Health Care Fraud
The systems for processing payments in healthcare are often very complicated which creates ample opportunities for fraud. However, it also creates many opportunities for people to make honest mistakes which can lead to them being accused of health care fraud.
Moreover, there are political incentives for prosecutors to convict people of health care fraud as they are seen as punishing people who are defrauding the taxpayers.
Health care fraud can occur in a number of different ways and these can involve:
- Billing for medical services or procedures that the patient never actually received.
- Billing for more expensive services than the ones the patient received.
- Billing the medical insurance provider for a service that was delivered to a patient, but then submitting a second claim for the service even though the patient only received it only once.
To convict someone of health care fraud, the prosecutor must prove that the defendant engaged in any of the above practices along with the following elements:
- The defendant knew that the claim was false or fraudulent and,
- The defendant intended to defraud a medical insurance company or healthcare insurance program.
Penal Code 550(a) prohibits most forms of health care and medical billing fraud in California and it is a ‘wobbler’, which is a crime that can be charged as a misdemeanor or a felony, depending on the facts of the case in question.
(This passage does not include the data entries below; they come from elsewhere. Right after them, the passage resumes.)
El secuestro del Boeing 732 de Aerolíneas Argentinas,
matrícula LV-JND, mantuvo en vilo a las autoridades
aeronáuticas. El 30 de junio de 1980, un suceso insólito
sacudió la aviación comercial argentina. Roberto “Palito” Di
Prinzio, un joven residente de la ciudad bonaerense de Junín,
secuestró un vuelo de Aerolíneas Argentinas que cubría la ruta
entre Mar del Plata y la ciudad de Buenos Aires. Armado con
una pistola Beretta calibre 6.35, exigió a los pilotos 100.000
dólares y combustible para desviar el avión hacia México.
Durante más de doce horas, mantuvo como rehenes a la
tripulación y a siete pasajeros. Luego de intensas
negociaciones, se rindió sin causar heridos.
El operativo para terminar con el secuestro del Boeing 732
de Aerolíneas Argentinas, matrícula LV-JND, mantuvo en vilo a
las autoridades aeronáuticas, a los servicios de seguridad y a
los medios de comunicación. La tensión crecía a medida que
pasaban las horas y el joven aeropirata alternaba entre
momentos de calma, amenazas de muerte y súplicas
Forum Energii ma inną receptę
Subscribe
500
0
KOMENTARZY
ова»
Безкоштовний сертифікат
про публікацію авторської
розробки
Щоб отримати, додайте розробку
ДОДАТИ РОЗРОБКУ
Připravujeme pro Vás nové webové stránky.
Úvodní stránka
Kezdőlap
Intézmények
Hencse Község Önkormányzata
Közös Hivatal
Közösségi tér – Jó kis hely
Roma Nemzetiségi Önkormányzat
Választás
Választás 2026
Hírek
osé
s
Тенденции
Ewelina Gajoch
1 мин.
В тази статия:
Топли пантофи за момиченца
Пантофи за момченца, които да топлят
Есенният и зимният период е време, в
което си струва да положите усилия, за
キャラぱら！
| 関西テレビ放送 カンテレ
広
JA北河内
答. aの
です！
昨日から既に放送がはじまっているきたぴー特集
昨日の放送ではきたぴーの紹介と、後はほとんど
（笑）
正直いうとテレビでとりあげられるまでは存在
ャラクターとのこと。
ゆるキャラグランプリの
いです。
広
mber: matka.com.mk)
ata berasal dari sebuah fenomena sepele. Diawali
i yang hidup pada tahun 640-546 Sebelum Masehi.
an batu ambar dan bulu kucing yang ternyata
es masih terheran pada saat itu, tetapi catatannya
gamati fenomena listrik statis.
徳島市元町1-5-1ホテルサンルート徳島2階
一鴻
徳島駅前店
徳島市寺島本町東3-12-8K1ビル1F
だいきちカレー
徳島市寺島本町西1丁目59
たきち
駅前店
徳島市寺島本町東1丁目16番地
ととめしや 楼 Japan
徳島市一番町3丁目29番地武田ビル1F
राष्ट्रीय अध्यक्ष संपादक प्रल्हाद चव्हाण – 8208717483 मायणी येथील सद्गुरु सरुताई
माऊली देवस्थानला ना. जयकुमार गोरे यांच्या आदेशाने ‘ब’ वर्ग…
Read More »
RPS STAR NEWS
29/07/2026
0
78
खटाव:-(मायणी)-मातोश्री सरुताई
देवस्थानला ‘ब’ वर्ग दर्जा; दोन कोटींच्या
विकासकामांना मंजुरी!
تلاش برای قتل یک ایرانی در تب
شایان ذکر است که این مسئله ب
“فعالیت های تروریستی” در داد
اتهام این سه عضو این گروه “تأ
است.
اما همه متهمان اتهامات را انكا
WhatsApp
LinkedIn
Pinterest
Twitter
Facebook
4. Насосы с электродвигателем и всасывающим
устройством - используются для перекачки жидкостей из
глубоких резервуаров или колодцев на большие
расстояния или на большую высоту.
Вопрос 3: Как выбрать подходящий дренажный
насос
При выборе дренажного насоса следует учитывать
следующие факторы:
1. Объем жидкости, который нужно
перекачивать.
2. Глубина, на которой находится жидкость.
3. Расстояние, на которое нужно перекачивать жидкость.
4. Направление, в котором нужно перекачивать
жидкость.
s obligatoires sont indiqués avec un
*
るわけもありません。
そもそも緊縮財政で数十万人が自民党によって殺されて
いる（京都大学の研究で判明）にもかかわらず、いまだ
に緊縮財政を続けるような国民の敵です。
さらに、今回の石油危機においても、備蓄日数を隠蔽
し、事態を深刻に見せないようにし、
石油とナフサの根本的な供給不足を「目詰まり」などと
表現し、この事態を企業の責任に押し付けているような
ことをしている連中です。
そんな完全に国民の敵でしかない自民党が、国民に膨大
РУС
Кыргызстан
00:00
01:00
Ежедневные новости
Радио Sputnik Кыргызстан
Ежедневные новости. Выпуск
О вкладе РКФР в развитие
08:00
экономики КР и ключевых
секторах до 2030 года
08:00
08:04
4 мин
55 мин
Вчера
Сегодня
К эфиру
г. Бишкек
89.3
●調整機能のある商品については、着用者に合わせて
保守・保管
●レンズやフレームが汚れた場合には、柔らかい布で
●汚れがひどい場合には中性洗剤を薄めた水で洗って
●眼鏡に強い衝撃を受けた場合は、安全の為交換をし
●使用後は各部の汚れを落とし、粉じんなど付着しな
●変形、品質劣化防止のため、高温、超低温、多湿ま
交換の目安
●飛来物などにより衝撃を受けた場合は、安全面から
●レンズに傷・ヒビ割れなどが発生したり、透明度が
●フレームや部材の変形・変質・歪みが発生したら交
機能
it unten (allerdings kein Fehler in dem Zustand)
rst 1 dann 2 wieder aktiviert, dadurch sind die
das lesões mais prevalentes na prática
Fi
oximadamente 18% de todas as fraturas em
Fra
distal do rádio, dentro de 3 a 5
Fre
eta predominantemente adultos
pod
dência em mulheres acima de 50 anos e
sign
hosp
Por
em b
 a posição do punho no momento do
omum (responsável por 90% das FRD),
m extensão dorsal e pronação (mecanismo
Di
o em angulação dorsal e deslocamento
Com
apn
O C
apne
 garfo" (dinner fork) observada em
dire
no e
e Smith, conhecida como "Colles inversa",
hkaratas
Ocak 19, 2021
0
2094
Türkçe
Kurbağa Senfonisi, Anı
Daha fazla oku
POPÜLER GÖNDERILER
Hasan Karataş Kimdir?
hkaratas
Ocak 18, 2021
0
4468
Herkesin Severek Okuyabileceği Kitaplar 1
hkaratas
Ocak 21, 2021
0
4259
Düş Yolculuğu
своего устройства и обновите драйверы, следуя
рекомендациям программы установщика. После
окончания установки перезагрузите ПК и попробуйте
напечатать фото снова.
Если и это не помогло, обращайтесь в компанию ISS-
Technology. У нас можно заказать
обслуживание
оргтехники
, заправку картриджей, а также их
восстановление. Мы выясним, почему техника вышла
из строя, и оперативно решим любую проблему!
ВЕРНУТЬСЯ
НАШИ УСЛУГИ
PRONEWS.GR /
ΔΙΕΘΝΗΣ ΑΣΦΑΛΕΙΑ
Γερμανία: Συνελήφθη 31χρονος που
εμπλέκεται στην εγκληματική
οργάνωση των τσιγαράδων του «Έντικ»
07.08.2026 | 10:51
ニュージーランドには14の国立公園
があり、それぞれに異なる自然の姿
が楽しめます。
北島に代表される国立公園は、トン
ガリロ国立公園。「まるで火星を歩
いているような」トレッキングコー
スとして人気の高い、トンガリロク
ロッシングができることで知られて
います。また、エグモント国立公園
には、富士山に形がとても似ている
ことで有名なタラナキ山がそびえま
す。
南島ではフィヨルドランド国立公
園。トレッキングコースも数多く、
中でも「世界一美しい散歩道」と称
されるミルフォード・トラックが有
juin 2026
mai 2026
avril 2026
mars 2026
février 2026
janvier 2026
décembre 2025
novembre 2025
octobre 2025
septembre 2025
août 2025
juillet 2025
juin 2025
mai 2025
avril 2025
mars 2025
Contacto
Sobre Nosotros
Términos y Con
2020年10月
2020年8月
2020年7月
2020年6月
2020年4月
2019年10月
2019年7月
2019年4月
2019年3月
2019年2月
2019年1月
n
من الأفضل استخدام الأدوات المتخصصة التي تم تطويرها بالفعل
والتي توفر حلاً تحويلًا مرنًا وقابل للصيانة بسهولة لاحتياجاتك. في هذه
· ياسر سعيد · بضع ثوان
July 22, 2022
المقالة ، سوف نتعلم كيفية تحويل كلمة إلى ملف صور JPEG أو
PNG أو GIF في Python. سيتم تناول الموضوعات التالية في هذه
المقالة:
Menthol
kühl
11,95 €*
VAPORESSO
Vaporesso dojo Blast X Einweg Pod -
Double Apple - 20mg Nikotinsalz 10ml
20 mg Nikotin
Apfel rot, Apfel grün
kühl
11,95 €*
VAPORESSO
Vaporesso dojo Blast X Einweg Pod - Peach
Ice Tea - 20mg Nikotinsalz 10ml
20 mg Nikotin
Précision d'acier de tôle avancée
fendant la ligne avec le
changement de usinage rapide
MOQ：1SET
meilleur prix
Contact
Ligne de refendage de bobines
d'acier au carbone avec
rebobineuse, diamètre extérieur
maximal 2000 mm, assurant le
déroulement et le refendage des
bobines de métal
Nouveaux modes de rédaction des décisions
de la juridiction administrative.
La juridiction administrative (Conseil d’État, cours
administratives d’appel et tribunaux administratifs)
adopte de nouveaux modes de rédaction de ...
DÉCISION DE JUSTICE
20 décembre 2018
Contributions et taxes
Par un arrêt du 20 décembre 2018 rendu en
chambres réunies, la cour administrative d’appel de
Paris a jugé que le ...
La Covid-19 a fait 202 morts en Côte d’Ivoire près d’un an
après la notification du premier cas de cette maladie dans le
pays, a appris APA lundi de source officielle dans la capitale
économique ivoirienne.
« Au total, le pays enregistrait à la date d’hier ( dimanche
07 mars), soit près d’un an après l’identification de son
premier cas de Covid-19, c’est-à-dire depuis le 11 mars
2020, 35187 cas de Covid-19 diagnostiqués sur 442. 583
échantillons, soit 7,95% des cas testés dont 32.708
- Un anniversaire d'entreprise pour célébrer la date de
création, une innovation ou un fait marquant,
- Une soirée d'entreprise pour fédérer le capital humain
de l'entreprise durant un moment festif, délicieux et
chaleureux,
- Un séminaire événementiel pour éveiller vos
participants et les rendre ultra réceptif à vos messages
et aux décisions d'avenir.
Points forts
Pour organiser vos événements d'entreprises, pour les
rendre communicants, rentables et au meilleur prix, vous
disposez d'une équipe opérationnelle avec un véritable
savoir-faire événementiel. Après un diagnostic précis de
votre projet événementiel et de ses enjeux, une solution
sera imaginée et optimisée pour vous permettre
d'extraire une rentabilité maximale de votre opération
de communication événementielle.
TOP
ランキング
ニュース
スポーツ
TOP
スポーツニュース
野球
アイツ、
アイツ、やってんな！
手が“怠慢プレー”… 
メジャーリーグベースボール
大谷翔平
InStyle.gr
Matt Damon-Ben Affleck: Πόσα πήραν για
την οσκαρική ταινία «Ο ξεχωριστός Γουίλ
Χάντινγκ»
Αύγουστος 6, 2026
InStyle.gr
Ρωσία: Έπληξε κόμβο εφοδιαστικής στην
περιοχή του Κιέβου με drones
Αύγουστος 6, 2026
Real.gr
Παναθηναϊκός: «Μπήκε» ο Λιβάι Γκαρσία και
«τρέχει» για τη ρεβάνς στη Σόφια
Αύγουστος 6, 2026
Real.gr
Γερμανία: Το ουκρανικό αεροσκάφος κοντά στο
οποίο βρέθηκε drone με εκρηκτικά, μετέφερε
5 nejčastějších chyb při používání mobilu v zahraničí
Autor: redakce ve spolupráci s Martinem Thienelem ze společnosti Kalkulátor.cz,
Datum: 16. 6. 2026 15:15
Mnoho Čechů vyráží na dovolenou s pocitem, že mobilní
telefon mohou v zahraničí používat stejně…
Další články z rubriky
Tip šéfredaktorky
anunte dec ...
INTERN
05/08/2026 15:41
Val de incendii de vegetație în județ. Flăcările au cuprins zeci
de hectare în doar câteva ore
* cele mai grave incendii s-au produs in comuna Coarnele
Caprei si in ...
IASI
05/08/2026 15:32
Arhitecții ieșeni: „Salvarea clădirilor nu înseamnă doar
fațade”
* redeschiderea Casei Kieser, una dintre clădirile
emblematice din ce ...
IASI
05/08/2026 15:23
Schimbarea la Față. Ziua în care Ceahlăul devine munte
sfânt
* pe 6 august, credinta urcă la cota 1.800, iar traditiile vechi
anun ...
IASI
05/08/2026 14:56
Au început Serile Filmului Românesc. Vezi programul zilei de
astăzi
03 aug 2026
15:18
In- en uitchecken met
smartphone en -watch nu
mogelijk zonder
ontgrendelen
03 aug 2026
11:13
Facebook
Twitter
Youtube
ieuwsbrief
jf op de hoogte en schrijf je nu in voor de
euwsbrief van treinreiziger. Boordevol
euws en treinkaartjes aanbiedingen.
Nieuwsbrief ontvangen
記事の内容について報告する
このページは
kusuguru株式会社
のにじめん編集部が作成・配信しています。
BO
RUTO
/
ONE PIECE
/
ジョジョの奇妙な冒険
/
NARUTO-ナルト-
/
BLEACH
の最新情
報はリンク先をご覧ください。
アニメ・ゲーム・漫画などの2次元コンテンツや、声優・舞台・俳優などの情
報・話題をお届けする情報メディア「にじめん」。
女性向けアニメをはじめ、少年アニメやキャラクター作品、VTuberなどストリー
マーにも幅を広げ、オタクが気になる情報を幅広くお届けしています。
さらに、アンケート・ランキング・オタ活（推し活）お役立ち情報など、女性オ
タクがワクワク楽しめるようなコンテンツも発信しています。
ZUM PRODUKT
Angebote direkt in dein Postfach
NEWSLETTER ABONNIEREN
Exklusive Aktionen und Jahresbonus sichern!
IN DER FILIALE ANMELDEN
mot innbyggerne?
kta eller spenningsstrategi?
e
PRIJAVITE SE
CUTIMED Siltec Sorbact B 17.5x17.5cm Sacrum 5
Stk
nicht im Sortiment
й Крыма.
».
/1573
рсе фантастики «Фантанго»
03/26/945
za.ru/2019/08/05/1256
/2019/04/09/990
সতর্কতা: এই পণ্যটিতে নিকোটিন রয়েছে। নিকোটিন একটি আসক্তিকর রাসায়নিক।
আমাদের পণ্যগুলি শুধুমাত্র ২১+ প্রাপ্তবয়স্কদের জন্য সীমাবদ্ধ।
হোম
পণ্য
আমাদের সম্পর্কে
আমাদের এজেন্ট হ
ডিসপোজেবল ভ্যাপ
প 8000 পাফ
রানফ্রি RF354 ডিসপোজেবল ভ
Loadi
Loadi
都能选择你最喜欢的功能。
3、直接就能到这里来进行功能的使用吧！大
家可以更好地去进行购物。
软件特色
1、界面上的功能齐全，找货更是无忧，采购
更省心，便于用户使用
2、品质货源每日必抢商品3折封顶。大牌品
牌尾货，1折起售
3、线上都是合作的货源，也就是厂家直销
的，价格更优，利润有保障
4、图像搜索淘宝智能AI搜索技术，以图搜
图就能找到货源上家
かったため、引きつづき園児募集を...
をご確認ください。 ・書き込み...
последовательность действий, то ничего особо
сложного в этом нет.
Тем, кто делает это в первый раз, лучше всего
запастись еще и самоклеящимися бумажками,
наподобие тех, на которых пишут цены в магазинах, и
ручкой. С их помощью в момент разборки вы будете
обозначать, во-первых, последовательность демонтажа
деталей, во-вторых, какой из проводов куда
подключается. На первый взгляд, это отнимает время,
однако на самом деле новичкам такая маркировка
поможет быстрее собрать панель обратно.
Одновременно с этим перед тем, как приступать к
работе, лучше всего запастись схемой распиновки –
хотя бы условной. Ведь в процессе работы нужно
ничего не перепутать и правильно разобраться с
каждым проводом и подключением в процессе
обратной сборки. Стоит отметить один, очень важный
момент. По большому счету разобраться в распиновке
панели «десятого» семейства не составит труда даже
If the allegedly fraudulent claims are less than $950, then the offense is a misdemeanor. In this case, the potential penalties are imprisonment in a county jail for up to six months, a fine of up to $1,000 or both.
However, if the claims in question total more than $950, then the offense of health care fraud may be prosecuted as either a misdemeanor or a felony. If it is charged as a felony, the maximum penalties are: a fine of up $50,000 or double the amount of the fraud, and/or imprisonment for two, three or five years in county jail.
Examples of Defenses Against Health Care Fraud
We have also had many successes using the well-known legal defense of mistake of fact. As mentioned before, medical billing and health insurance are extremely complicated process and it is easy for even intelligent and experienced professionals to make innocent mistakes when carrying out the billing processes. If you were mistaken about a material fact you may not have known that a claim was a misrepresentation and therefore are not culpable of health care fraud.